Abdul Bakshi and Bros., 15 STC 644 :- "A person to be a dealer must be
engaged in the business of buying or selling or supplying goods. The expression
'business' though extensively used is a word of indefinite import. In taxing
statutes it is used in the sense of an occupation, or profession which occupies
the time, attention and labour of a person, normally with the object of making
profit.
To
regard an activity as business there must be a course of dealings, either
actually continued or contemplated to be continued with a profit motive, and
not for sport or pleasure. But to be a dealer a person need not follow the
activity of buying, selling and supplying the same commodity. Mere buying for
personal consumption, i.e. without a profit motive, will not make a person
dealer within the meaning of the Act, but a person who consumes a commodity
bought by him in the course of his trade, or use in manufacturing another
commodity for sale, would be regarded as a dealer.
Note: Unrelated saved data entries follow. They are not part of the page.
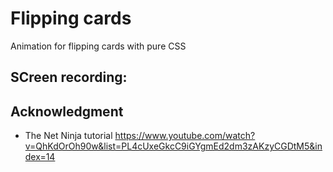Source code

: # Flipping cards

Animation for flipping cards with pure CSS

## SCreen recording:

## Acknowledgment

- The Net Ninja tutorial https://www.youtube.com/watch?v=QhKdOrOh90w&list=PL4cUxeGkcC9iGYgmEd2dm3zAKzyCGDtM5&index=14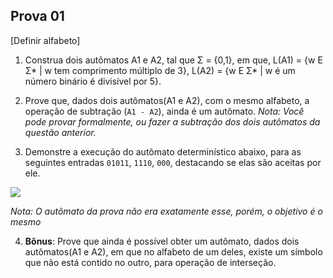 ## Prova 01

[Definir alfabeto]
1. Construa dois autômatos A1 e A2, tal que Σ = {0,1}, em que, L(A1) = {w E Σ* | w tem comprimento múltiplo de 3}, L(A2) = {w E Σ* | w é um número binário é divisível por 5}.

2. Prove que, dados dois autômatos(A1 e A2), com o mesmo alfabeto, a operação de subtração (`A1 - A2`), ainda é um autômato. *Nota: Você pode provar formalmente, ou fazer a subtração dos dois autômatos da questão anterior.*

3. Demonstre a execução do autômato determinístico abaixo, para as seguintes entradas `01011`, `1110`, `000`, destacando se elas são aceitas por ele.  

![](https://i.imgur.com/cMGVeSD.png)  

*Nota: O autômato da prova não era exatamente esse, porém, o objetivo é o mesmo*

4. **Bônus**: Prove que ainda é possível obter um autômato, dados dois autômatos(A1 e A2), em que no alfabeto de um deles, existe um símbolo que não está contido no outro, para operação de interseção.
The Legislature has not made
sale of the very article bought by a person a condition for treating him as a
dealer; the definition merely requires that the buying of the commodity
mentioned in Rule 5(2) must be in the course of business, i.e. must be for sale
or use with a view to make profit out of the integrated activity of buying and
disposal. The commodity may itself be converted into another saleable
commodity, or it may be used as an ingredient or in aid of a manufacturing
process leading to the production of such saleable commodity." When
activities of the appellant would necessarily include job work done by him and
he cannot do this job work except after purchase of coal, his activities even
if stated to be one in the nature of mere service would involve purchase of
coal and in that event it falls outside the exclusionary clause in the
definition of "business".
In
that view of the matter, the view taken by the High Court is not correct and is
set aside and in turn the view taken by the Assistant Commissioner (Assessment)
also stands set aside. The appeals are allowed.